Oh, I almost forgot: What about the folks who never leave the coffee shop to actually come into books part of the store. You know the other 80% or more of the store. Oh wait, what about the ones with movies and/or music...plenty of folks never leave those sections either for the bookstore.

Like I said above, after working in a book/movie/music store one sees that people are also tasteless in a addition to stupid. I know I said this rant wasn't about that "fact," I just wanted to say it again.

In conclusion, I say that that critic was wrong, but here comes the wry twist.

I do agree that civilizatin isn't declining, at least not as a whole or not in the way my author or my critic think

Throughout history you can easily see where only a privileged few were ever truly educated. There's more and more people and more of them go to college, but I'd say it's proportionally not that truly different. If anything, Joe Average Peon back in the day didn't have all the book smarts in the world, but he did have a lot of valuable knowledge to remember about his trade, crops, and animals among other things. That's not to mention the value of common sense which I'd say Joe Average Peon had a lot more of. With all the modern convenience today, Joe Average doesn't know all that stuff.

I think that the decline is actually with practical, hands-on knowledge, general know-how type stuff.

It's like I posed before: If the nuclear bombs start falling or all electricity was wiped out tomorrow, could you survive? Could you save anyone else? Anything?

That's the actual decline.

The other real problem is advancement. We don't seem to truly be moving forward as a civilisation. According to early sci-fi novels we should be out of here, and whizzing around Saturn by now. Granted that's a little much, but considering how quickly the Space Race was conceived and built, why haven't we gotten any farther than we are?

Most of it boils down to desire and know-how. Not to mention looking ahead. I wrote something a little while ago about us being sated and over-saturated with media. Essentially desire for the future's been worn down by the fact that two weeks after Neil Armstrong went strolling on the moon, we weren't all flying around in X-wings gunning down Death Stars.

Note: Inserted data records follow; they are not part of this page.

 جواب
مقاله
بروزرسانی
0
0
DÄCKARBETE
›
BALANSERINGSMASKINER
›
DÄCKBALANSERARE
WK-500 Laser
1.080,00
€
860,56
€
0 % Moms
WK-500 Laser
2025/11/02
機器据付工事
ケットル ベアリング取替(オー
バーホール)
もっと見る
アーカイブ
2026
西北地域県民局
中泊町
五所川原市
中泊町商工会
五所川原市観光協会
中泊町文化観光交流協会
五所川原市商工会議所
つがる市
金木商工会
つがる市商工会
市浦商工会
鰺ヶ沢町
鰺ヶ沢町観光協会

People, in addition to being stupid, have no capacity for being impressed or awed anymore.

I think that's TV's fault...and computers, like internet....and well, video games too.

Why do you have to actually go out and do or experience anything anymore when you can watch it, look up a video file on it, or do it "virtually?" It's just like that old thing about drinking if you think about it: You drink at a party to have fun, but eventually you can't have fun at a party if you're not drinking. Now if you're not too lazy to actually go outside and try to experience something you're miserable because it's too hot, or too dirty, or too far away, and there's no cool pumping soundtrack, and you could hurt yourself, etc.

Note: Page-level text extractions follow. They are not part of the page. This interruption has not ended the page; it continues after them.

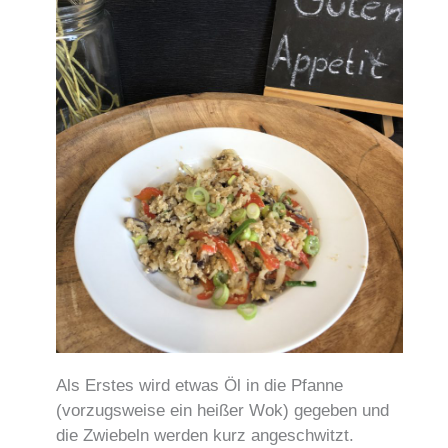
Als Erstes wird etwas Öl in die Pfanne
(vorzugsweise ein heißer Wok) gegeben und
die Zwiebeln werden kurz angeschwitzt.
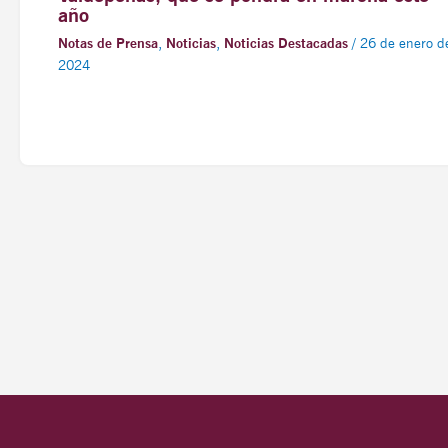
año
Notas de Prensa
,
Noticias
,
Noticias Destacadas
/
26 de enero d
2024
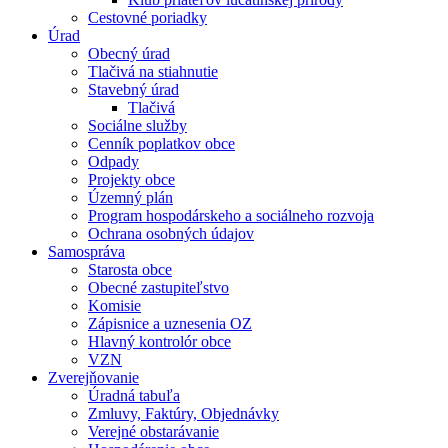
Cestovné poriadky
Úrad
Obecný úrad
Tlačivá na stiahnutie
Stavebný úrad
Tlačivá
Sociálne služby
Cenník poplatkov obce
Odpady
Projekty obce
Územný plán
Program hospodárskeho a sociálneho rozvoja
Ochrana osobných údajov
Samospráva
Starosta obce
Obecné zastupiteľstvo
Komisie
Zápisnice a uznesenia OZ
Hlavný kontrolór obce
VZN
Zverejňovanie
Úradná tabuľa
Zmluvy, Faktúry, Objednávky
Verejné obstarávanie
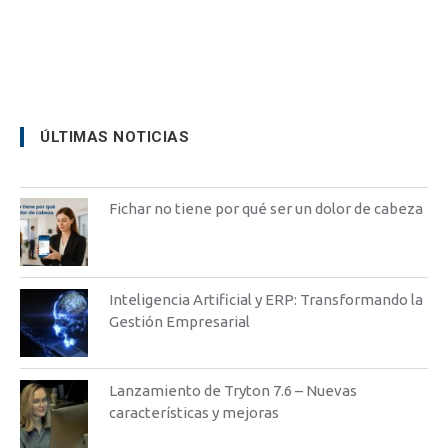
ÚLTIMAS NOTICIAS
Fichar no tiene por qué ser un dolor de cabeza
Inteligencia Artificial y ERP: Transformando la
Gestión Empresarial
Lanzamiento de Tryton 7.6 – Nuevas
características y mejoras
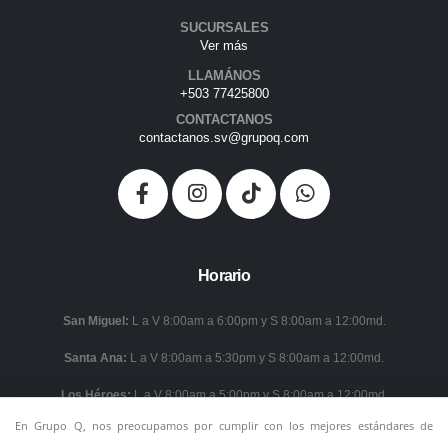
SUCURSALES
Ver más
LLAMÁNOS
+503 77425800
CONTACTANOS
contactanos.sv@grupoq.com
Horario
San Miguel:
L a V 8:00am a 6:00pm y S 8:00am a 12:00md.
Santa Ana:
L a V 8:00am a 5:30pm y S 8:00am a 12:00md.
Los Héroes:
L a V 8:00am a 5:00pm y S 8:00am a 12:00md.
En Grupo Q, nos preocupamos por cumplir con los mejores estándares de
Los Duraznos:
L a V 8:00am a 6:00pm y S 8:00am a 3:00pm.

Finally, if anything is an indicator on a) how wrong that jack@$$ was, and b) how stupid people are, have you read the reviews on sites like the Internet Movie Database or Amazon.com? They're horrible. It's not even that crappy chatting crap...it's just crap. They can't spell. They can't grasp simple grammar. They can't maintain a coherent thought. And my favorite is when the worst ones try to put the smack down on how bad a writer is.

After all, I'm impressed that they could even read whatever they chose to review.

That's it. The End.

Cheers.

P.s.: I realize my stuff's not exactly Shakespeare, much less the King's English...but I still got at least three or more up on a whole lot of clowns out there. And I'm smart enough to go back and edit mistakes if I find them. Ppthhhbbbbppppttt!